Based on the available data, I attribute this issue to the RAID1 which seems to select one of two partitions at random when booting the hypervisor. Indications:
- The last update time in the description of the (seemingly) failed device given by mdadm --examine match the point in time of the switch from one database version ("German") to the other ("English"), therefore I assume that the switch happens at the software RAID level.
- A failure at hardware level doesn't seem likely, because how could there suddenly be an older version of a database available in a RAID1 if one device fails and the RAID1 is degraded, and this after entirely rebuilding the database from a backup? And, mind you, this switch to an older version of the database didn't happen just once, but at least two times. The data (in English) simply shouldn't have been available anymore at this point if the RAID1 had been working as intended.
The most likely explanation to me is that the RAID1 has been running in a degraded state for some time (unnoticed by me), the database changes (e. g. from English to German) were stored to just one of the two partitions, and at some point the RAID1 switched to the other partition after a reboot, containing intact, but older (e. g. English) data. As a defective hardware doesn't seem likely, I assume that something in my setup causes this behaviour by md. But of course, I might be wrong and I am open to other explanations. For example, what my assumption fails to explain is why the switch only happens from time to time, and not more often, e.g. after each reboot.
The example you kindly give is for removing a seemingly failed partition (currently dm-30, "German" database) from a md RAID1, keeping the data on an intact partition (currently dm-31, "English" database) and than re-fgadding a partition to the RAID1. This is pretty straightforward: the data is kept and replicated from the valid partition to the freshly added one. However, in my case, the dataset I want to keep is on the seemingly failed partition not used in the RAID (currently dm-30, "German").

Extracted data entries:

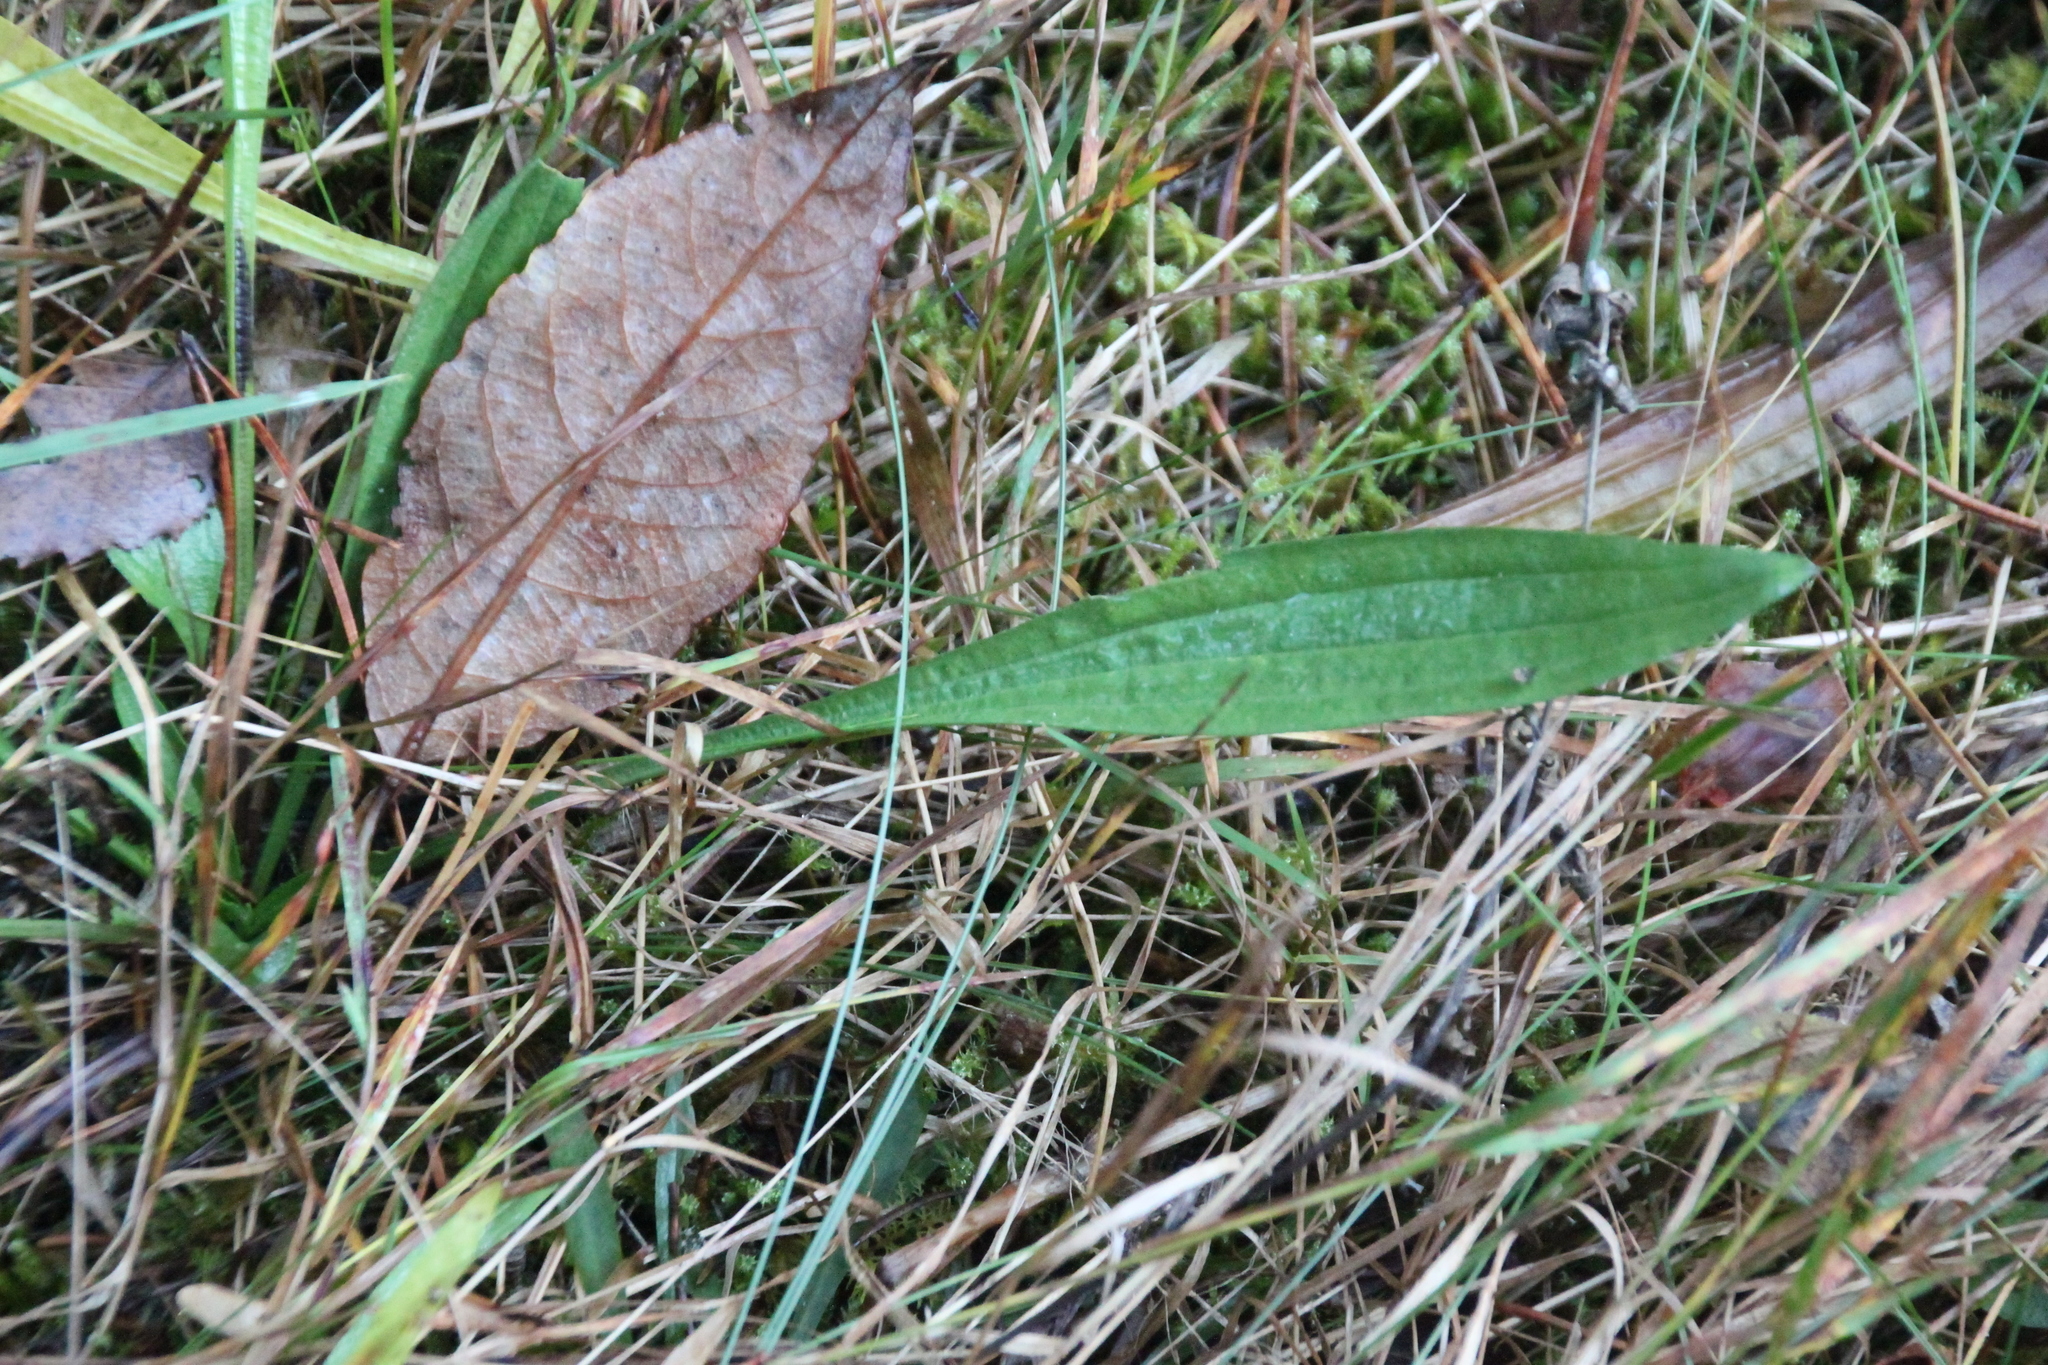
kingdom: Plantae
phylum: Tracheophyta
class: Magnoliopsida
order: Lamiales
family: Plantaginaceae
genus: Plantago
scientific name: Plantago lanceolata
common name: Ribwort plantain
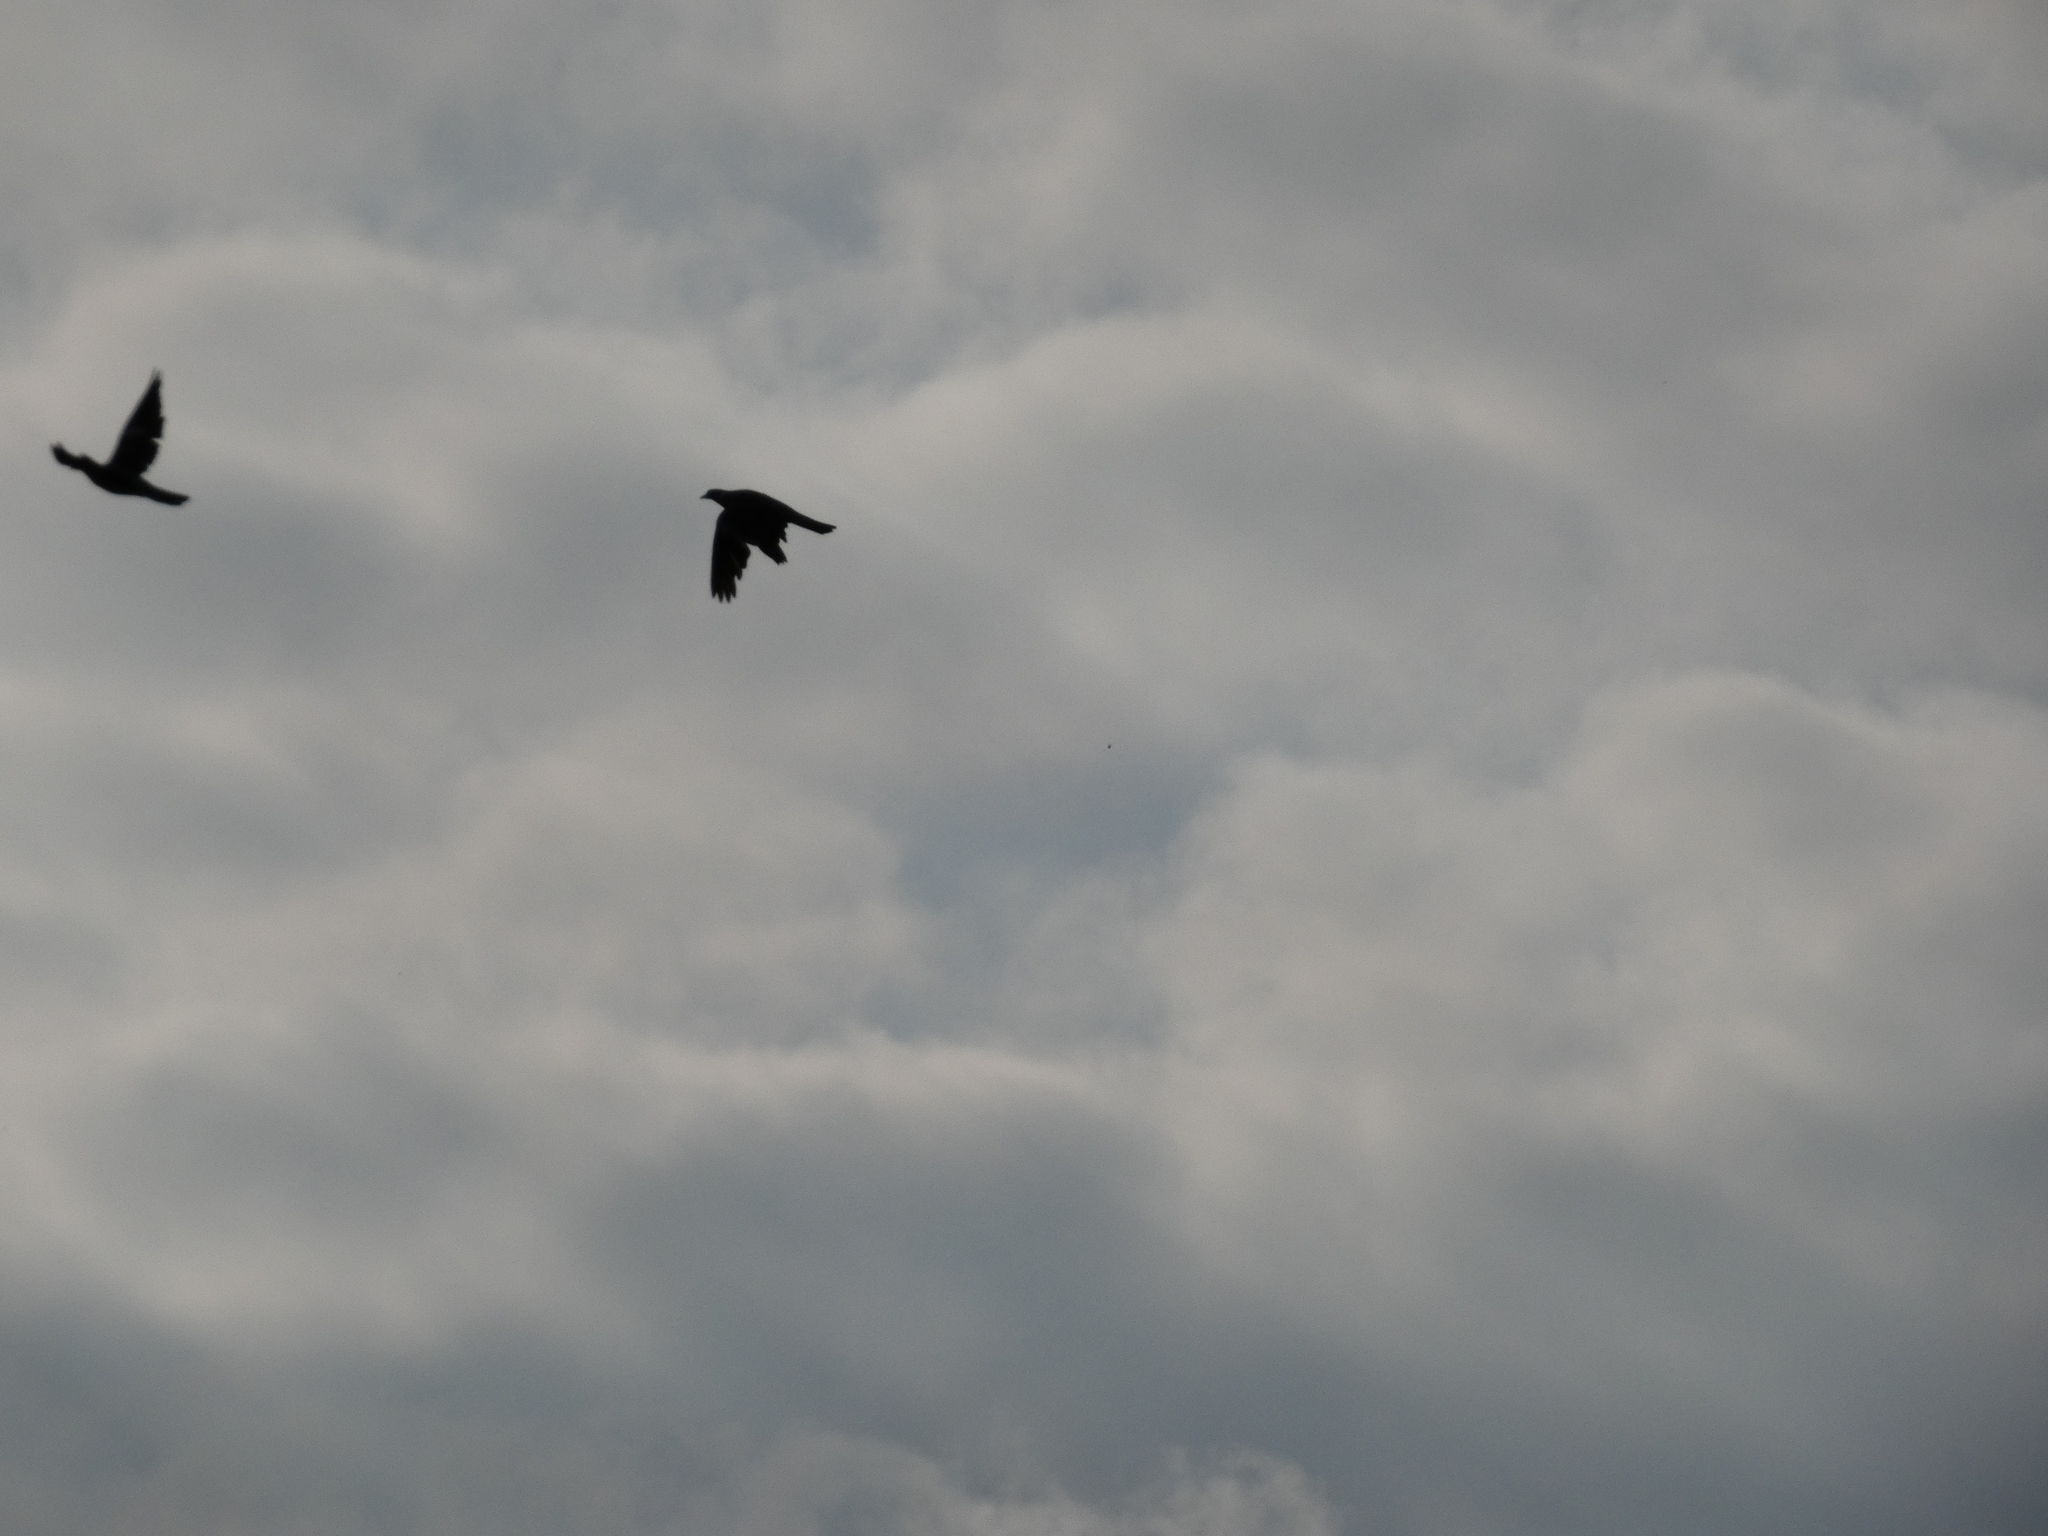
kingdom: Animalia
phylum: Chordata
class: Aves
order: Columbiformes
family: Columbidae
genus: Columba
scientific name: Columba palumbus
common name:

The tasks:
1/ Reproduce the entries verbatim from the line with "genus: Plantago" through the end of the entries, omitting the pictures.
2/ Pick up the post about the RAID1 database switch from the point where it stops.

Task results:
1/
genus: Plantago
scientific name: Plantago lanceolata
common name: Ribwort plantain
kingdom: Animalia
phylum: Chordata
class: Aves
order: Columbiformes
family: Columbidae
genus: Columba
scientific name: Columba palumbus
common name:

2/
Options I see (besides recreating the RAID1 from scratch and using an available backup to restore the data, losing some data):
1. I could fail the seemingly intact partition or remove the RAID1 entirely, somehow use the seemingly failed partition (dm-30, "German") to create a new RAID without losing the data on it, then add the other partition (dm-31) as a new drive and have the data replicated. I am not sure if this is possible, therefore my question to this list.
2. Another option is to reboot the hypervisor and hope for a switch of the RAID to the partition containing the more recent version of the database, then follow your guide. But I am not really confident that such a "strategy" is the best choice I have at the moment. Also, I just tried a reboot three times, each time the data in the database is the wrong, old one.
3. I could also backup the database from the seemingly failed partition in order to not lose data and then use this backup to recreate the RAID1, but I would need to mount that partition, which ended in an error when I tried it.
And, of course, I don't want this to happen again, therefore I want to find the root cause for this situation and fix it. If it is not the missing information in /etc/mdadm/mdadm.conf, what else could it be?
Sorry for the lengthy posts, I don't know how to describe this situation clearly in a shorter way.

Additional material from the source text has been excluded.